Emoş, "al şunu da tak başına, yani her geldiğimde illa ben hatırlatıcam sana uyuz," dediğinde bana uzattığı örtümü alıp, bir güzel başıma örttüm.
Bir şeyi de azarlamadan yapsa yav. Son zamanlarda sanki içinden bana kızıyormuş gibi hissediyorum. Dur bakalım, elbet yakında çıkar kokusu.
"Bana bak, hazır şuraya gelmişiz, bol bol dua et, çok huzurlu burası," diyince bir tek ben değilmişim o huzuru hiseden ya diye düşündüm ve bizim çenesi düşük huzur seansımı böldü yine bir anda.
Ellerimi açmışım, en güzelinden, en içimden gelerek duamı ediyorum, la bi rahat durmuyor ki.
Çenesi düştü yine.
"Kız bi rahat bırak ya! Girme kurban olduğum Allahımla arama ya!" diye hem azarlamak, hem de dürtmek zorunda kaldım.
Oyyhhh! Bi düş yakamdan ya!
Döndüm, yeniden mecburen hızlı adımlarla türbenin içinden çıkış noktasına doğru ilerliyorum, bu yine canıma vantuz gibi yapıştı.
En sevimli haliyle gülümseyip, "kız Aras'la yeniden bir araya gelmek içinde dua edeydin, bak önümüzde sünnet var.. barışırsınız belki de ha!" demesin mi?
Oyyhhh! Allah'ın mübarek kulunun yattığı yerde şeytan dedi ki, şuna bir yer aç, hiç bekleme göm hemen, kapat üstünü toprakla, o toprağı çabuk çöksün diye de çık kıçınla üstünde hoplaya, zıplaya tepin, dik başına da mezar taşını, yaz üstüne de koca koca harflerle hemide çift tırnak içinde, "NE GELDİYSE BAŞINA AHANDA BU DÜŞÜK ÇENESİNDEN GELDİ- RUHUNA FATİHA!"
Hööhhh be!
İki saniyede ne hayal kurdurdu bana ya.. kendimede şaşırdım la.

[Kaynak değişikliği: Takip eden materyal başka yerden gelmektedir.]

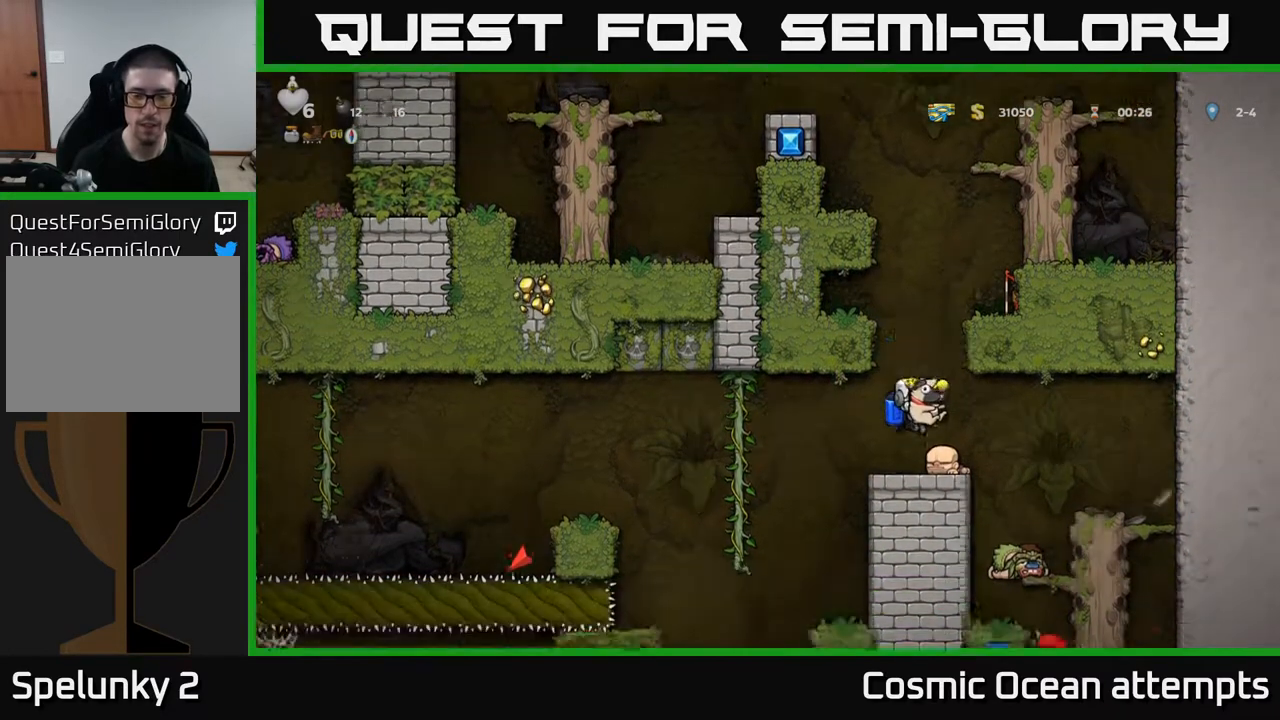
{"buttons": ["DPAD_UP", "DPAD_LEFT"], "right_stick": "center", "events": [[100, "DPAD_LEFT", "down"], [483, "DPAD_UP", "down"]]}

Şimdi anlaşıldı bunun karın ağrısı.. boşuna değilmiş onca ısrar. Aras efendiyle barışaymışım da dua edeymişim de... breh breh breh!

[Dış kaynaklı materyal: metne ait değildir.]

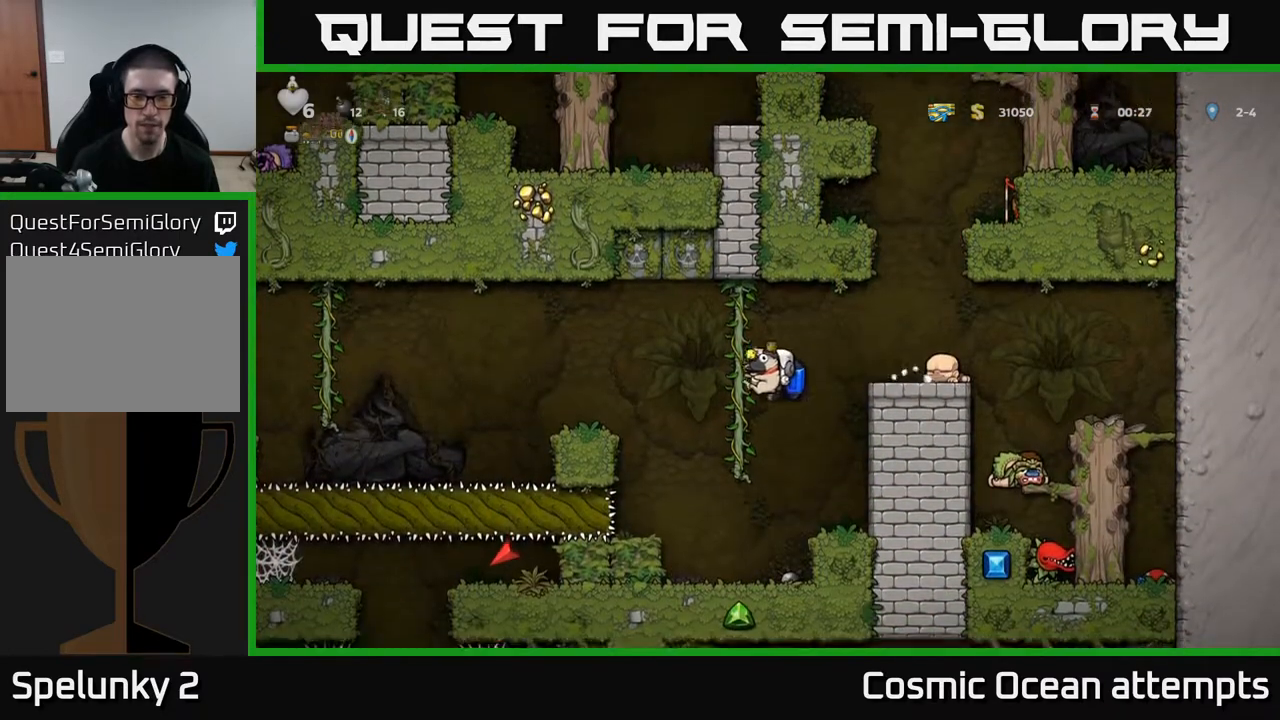
{"buttons": ["DPAD_LEFT"], "right_stick": "center", "events": [[17, "DPAD_LEFT", "up"], [67, "DPAD_UP", "up"], [250, "A", "down"], [250, "DPAD_LEFT", "down"], [350, "A", "up"]]}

ula beddua ritüeli düzenlemediğime şükretsin o sırık be! Bir de dua edecekmişim onunla barışayım diye. O uyuz çocuklarımın babası olduğu için dua etsin asıl! Ben ne dua etcem be! Allah Allah ya!
O dua etsin oo! yoksa ben bi tane vudu bebeği alıp, o iğneleri Allah ne verdiyse nereye denk gelirse sokup çıkarmayı, geber pislik demeyi de çok iyi bilirim, o da oturduğu yerde yandım Allah diye bas bas bağırırdı ne güzel!
Oyyhhhh!
İki dakka da kurduğum hayalle içimin yağları eridi be.. sanki karşımda pirzola varmış gibi ağzım sulandı yav! Oyyhhhhhşşş!
Hayalden kopup çıkışa giderken yine yanıma yaklaşmaya başlayan benim deliyi görünce yine içimden kızdım ona.
Ha siktir Emoş!
Tövbe tövbe ya! İçine etti, sıçtı bıraktı yav bütün huzurumun be!
Kendimi zor attım dışarı... örtüyüde sıyırdım başımdan boynuma.. durduk yere sinirimi bozdu ya.. hemen çantamdan paketimi çıkarıp, içinden bir sigara aldım, hiç beklemeden yaktım. O domuzun oğlu istedi diye bırakmıştım, yine onun yüzünden başladım bu merede de ama bırakacağım yine.
Devasa çınar ağacının altında dikilip, bizimkilerin tek tek dışarı dökülmesini izlerken, kafamı dağıtmaya çalışıyordum ki birde ne göreyim... ahh Birce... yine oturmuş iki bacağının üstüne, şu üç renklilerden bir kedi seviyor yav ve ben beklemeye koyuldum. Haaah! El çantaya gitti, kuru mama çıktı, kedinin önüne bırakıldı.
Şaşırdım mı?
Yooo!
Alıştım artık bu kızında o hallerine.. kalktı yerden, pantalonunu temizlemeye koyuldu, başını kaldırıp karşıya bakınca beni gördü. Mahçup gülümserken, "ne yapayım?!" der gibi omuzlarını kaldırıp indirdi. Bende ona gülümsedim ve gözlerim türbeden çıkan bizim azılı çeteye kaydı.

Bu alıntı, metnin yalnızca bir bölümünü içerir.